— Fragmento seleccionado —
• • • •

Israel reconoce a Somalilandia como país independiente y desata furia internacional
Israel se ha convertido en el primer miembro de la ONU en reconocer oficialmente a Somalilandia como un estado independiente. El primer ministro Benjamin Netanyahu anunció la decisión, citando los Acuerdos de Abraham, que buscan normalizar las relaciones entre Israel y países árabes.
Pero el movimiento ha enfurecido a Somalia y a sus aliados, incluyendo a Egipto y Turquía, que lo califican como un "ataque a la integridad territorial" y una violación de la Carta de la ONU.
Una decisión histórica
Somalilandia declaró su independencia de Somalia en 1991, pero ningún país de la ONU la había reconocido hasta ahora. Netanyahu firmó el documento de reconocimiento y habló por teléfono con el presidente de Somalilandia, prometiendo cooperación en agricultura, tecnología y economía.
El gobierno de Somalilandia celebró el anuncio y dijo que buscará establecer relaciones diplomáticas plenas con Israel, uniéndose a los Acuerdos de Abraham.
Intereses estratégicos
Expertos israelíes señalan que Somalilandia es clave por su ubicación cerca de Yemen, donde opera el grupo hutí, enemigo de Israel. El país separatista podría convertirse en una base estratégica para Tel Aviv.

• • • •

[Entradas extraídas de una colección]
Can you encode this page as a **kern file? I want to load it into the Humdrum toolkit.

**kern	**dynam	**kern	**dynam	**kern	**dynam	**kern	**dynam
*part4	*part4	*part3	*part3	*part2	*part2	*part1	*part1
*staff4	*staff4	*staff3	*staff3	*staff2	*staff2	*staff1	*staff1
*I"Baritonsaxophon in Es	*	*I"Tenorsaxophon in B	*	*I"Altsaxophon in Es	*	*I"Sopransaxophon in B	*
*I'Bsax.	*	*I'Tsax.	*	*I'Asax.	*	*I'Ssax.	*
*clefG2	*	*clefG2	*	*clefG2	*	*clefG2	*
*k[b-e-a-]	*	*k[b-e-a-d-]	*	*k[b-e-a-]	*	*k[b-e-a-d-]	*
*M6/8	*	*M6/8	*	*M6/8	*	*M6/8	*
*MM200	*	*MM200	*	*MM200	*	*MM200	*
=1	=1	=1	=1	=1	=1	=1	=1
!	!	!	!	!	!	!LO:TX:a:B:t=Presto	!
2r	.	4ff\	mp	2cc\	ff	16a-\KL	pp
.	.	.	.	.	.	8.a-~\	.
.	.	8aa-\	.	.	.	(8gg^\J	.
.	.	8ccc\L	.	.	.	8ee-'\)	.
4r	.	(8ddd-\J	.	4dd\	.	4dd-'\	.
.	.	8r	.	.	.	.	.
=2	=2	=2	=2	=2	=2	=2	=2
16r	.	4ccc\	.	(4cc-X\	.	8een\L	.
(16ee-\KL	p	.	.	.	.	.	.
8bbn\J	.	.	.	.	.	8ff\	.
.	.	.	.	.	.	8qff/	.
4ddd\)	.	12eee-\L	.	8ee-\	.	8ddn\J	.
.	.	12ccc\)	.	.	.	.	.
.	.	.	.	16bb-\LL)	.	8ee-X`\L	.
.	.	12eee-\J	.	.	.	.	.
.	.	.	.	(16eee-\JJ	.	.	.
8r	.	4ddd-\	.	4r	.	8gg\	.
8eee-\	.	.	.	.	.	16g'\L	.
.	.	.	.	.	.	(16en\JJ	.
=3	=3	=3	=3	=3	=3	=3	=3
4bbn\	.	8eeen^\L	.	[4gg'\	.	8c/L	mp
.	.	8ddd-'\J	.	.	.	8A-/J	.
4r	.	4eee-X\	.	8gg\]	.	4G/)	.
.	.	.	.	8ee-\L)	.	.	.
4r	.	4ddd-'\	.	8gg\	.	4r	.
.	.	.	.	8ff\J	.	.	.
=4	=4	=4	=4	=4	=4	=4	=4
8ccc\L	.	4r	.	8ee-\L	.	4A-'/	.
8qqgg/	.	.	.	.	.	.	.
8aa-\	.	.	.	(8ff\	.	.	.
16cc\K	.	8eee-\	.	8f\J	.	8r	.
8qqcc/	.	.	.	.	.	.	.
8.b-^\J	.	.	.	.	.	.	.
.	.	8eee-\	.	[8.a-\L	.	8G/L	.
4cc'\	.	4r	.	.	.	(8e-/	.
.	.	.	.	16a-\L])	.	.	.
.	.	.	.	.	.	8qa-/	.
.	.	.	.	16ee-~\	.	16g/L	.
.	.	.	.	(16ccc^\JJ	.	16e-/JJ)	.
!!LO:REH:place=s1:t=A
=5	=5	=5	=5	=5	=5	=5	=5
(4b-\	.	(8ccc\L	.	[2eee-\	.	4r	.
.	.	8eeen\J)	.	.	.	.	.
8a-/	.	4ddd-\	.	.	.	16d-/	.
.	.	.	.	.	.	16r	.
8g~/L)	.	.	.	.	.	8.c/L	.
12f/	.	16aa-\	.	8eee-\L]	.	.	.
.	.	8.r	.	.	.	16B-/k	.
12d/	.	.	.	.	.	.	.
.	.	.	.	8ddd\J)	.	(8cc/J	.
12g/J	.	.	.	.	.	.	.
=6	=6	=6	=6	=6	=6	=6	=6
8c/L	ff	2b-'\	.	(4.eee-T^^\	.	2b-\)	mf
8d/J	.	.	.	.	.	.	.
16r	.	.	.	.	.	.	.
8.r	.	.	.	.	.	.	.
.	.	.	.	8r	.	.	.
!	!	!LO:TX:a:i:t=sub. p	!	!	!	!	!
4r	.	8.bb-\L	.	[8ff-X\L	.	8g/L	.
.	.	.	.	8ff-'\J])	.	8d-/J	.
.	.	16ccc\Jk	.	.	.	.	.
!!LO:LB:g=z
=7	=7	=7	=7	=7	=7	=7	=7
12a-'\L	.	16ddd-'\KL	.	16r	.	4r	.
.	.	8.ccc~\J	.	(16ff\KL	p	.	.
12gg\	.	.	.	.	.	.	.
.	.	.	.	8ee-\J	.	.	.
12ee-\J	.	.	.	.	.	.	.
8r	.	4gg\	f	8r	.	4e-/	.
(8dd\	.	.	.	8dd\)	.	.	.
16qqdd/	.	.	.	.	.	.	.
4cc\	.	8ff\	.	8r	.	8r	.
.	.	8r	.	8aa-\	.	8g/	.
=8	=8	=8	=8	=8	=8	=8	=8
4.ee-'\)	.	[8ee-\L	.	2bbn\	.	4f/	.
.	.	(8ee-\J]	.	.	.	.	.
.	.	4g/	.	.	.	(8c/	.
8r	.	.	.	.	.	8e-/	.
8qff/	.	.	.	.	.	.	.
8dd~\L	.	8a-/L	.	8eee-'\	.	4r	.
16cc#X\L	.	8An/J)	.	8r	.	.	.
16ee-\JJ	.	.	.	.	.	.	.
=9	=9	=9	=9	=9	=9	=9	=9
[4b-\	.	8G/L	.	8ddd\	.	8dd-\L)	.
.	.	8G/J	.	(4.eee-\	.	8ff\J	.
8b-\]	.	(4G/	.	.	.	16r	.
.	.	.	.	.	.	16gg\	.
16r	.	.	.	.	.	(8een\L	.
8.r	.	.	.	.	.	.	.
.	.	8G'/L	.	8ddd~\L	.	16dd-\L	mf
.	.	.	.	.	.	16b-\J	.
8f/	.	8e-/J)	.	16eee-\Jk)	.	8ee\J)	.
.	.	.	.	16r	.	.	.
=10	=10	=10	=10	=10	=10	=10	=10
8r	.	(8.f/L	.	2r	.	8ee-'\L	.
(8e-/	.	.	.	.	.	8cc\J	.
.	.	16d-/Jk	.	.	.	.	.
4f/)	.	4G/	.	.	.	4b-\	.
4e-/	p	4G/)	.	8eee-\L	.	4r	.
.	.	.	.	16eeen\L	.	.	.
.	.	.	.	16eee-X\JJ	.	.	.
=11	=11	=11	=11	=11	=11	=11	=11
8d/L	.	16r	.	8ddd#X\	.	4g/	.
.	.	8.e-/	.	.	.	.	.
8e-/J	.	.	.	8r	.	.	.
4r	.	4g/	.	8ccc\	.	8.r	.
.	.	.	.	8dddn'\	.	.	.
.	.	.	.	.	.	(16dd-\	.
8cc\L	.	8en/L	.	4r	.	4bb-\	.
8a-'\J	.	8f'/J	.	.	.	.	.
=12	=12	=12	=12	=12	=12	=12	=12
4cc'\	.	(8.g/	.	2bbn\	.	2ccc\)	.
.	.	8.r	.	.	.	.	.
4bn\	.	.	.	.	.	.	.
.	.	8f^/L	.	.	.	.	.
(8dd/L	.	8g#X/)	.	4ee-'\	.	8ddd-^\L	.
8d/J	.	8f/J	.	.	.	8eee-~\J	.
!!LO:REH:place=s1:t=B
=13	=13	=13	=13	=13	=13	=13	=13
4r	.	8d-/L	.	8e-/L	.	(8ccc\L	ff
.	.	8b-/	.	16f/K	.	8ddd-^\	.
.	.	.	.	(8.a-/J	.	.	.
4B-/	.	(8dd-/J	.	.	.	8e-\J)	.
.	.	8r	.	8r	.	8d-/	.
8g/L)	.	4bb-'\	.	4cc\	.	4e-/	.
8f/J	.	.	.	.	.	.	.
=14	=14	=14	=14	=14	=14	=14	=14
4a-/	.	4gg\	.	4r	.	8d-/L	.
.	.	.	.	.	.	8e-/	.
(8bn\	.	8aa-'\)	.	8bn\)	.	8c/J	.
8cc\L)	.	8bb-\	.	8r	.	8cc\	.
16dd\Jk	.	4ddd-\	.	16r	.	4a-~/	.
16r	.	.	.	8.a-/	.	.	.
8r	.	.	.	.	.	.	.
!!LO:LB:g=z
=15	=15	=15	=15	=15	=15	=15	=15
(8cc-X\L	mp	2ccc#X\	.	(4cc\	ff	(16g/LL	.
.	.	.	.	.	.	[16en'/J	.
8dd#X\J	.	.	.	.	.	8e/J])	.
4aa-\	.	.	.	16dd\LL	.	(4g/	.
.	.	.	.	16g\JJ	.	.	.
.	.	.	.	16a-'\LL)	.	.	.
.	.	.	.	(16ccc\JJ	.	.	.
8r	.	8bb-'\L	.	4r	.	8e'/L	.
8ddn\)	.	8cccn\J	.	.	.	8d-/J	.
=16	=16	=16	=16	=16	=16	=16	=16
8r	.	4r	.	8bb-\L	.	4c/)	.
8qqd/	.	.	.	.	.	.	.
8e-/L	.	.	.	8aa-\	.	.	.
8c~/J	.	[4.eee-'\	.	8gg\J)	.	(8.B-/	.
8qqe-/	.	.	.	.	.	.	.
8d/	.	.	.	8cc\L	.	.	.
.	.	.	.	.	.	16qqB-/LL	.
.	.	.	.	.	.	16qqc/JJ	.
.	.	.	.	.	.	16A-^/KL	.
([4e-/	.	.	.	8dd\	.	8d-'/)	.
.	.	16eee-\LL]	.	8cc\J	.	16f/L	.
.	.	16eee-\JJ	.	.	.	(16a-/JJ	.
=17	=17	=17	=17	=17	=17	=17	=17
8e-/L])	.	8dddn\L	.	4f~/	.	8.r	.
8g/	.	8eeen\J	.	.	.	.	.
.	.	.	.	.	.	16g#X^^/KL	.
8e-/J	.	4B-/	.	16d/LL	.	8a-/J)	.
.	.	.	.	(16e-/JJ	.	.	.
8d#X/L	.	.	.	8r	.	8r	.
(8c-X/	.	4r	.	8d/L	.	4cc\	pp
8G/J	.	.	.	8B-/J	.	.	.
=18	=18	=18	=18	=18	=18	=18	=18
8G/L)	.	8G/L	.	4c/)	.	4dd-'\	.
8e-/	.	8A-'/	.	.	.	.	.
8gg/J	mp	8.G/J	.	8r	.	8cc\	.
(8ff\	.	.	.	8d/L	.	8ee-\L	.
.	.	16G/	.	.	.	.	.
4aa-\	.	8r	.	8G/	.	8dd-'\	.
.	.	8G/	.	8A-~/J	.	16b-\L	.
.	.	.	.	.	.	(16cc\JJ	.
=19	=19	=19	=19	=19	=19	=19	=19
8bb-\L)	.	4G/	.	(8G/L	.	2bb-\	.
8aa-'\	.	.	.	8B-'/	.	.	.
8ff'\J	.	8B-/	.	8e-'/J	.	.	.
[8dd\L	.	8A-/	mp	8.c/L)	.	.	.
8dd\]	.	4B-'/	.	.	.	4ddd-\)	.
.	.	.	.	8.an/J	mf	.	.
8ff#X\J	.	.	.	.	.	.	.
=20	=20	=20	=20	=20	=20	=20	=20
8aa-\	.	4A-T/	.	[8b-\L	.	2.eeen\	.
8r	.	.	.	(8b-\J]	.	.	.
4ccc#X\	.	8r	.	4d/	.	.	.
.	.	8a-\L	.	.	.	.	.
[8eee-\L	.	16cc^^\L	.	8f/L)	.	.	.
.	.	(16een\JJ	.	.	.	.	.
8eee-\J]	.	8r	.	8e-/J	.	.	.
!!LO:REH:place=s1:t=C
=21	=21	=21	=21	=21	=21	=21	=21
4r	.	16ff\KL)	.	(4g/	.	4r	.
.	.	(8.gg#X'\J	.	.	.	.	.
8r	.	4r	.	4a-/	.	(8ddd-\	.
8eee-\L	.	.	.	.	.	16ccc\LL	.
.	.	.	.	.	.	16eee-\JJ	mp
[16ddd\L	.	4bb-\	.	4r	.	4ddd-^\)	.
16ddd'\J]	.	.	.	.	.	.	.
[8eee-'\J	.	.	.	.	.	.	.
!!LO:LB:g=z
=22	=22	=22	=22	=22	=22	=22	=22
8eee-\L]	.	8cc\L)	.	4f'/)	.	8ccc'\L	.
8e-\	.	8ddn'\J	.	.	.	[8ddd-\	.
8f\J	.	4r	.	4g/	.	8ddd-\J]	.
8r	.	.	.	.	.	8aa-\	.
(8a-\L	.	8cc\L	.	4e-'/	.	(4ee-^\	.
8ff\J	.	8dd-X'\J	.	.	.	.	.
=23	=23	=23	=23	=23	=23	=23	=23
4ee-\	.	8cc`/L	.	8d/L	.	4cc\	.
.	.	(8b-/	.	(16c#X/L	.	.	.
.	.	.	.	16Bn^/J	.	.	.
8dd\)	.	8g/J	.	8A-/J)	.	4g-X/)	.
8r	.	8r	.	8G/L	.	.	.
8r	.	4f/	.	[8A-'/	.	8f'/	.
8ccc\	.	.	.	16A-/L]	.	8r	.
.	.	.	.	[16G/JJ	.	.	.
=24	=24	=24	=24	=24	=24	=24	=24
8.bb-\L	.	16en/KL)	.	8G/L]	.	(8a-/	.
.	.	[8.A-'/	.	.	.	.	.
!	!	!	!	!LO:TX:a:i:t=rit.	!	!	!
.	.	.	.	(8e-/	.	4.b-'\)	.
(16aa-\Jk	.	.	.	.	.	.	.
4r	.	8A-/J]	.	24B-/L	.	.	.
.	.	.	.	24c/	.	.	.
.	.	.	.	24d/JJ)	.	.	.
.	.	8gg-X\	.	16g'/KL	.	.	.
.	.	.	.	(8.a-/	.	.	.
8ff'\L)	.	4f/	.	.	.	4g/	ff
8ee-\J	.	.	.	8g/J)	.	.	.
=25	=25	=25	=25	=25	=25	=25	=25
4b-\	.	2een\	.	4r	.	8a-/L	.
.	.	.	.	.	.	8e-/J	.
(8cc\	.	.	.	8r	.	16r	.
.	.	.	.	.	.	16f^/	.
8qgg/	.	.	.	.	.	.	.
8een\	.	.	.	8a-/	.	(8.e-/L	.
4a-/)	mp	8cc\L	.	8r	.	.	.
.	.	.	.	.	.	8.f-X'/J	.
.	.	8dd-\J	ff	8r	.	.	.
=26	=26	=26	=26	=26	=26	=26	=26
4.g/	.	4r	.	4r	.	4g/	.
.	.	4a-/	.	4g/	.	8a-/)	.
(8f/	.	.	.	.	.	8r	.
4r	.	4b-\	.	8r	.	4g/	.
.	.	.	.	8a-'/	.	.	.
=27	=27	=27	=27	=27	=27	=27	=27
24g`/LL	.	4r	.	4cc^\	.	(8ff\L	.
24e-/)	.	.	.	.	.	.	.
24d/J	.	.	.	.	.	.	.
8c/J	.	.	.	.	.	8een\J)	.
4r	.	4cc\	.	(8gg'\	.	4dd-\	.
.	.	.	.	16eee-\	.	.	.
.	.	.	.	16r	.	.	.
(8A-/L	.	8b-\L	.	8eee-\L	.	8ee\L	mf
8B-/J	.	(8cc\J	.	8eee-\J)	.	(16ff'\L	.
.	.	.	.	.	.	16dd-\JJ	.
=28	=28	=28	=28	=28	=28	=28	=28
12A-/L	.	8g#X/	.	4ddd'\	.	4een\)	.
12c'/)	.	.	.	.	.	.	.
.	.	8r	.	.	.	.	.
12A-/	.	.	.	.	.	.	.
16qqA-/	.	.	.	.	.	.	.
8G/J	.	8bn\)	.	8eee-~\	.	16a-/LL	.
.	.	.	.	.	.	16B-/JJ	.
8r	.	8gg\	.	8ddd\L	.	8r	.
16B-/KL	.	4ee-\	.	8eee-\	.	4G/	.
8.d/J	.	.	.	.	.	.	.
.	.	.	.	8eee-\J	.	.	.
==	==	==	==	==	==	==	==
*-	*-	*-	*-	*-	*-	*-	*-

• • • •

Retoma la noticia sobre el reconocimiento de Somalilandia por parte de Israel y continúala justo después de su última oración.

Por su parte, Somalilandia espera que este reconocimiento impulse su legitimidad internacional, especialmente ante Estados Unidos.
Condenas internacionales
Somalia y sus aliados reaccionaron con furia. En una declaración conjunta, los ministros de Exteriores de Somalia, Egipto, Turquía y Yibuti denunciaron el reconocimiento como un "precedente peligroso" y una amenaza para la paz.
También temen que Israel pueda usar Somalilandia para reubicar por la fuerza a palestinos de Gaza, algo que Netanyahu ha negado, pero que sigue generando sospechas.
¿Un nuevo conflicto en ciernes?
La decisión de Israel podría agravar las tensiones en una región ya inestable. Mientras Somalilandia celebra su nuevo estatus, Somalia y sus aliados prometen resistir lo que ven como una violación de su soberanía.
Una cosa está clara: este movimiento cambiará el mapa político del Cuerno de África.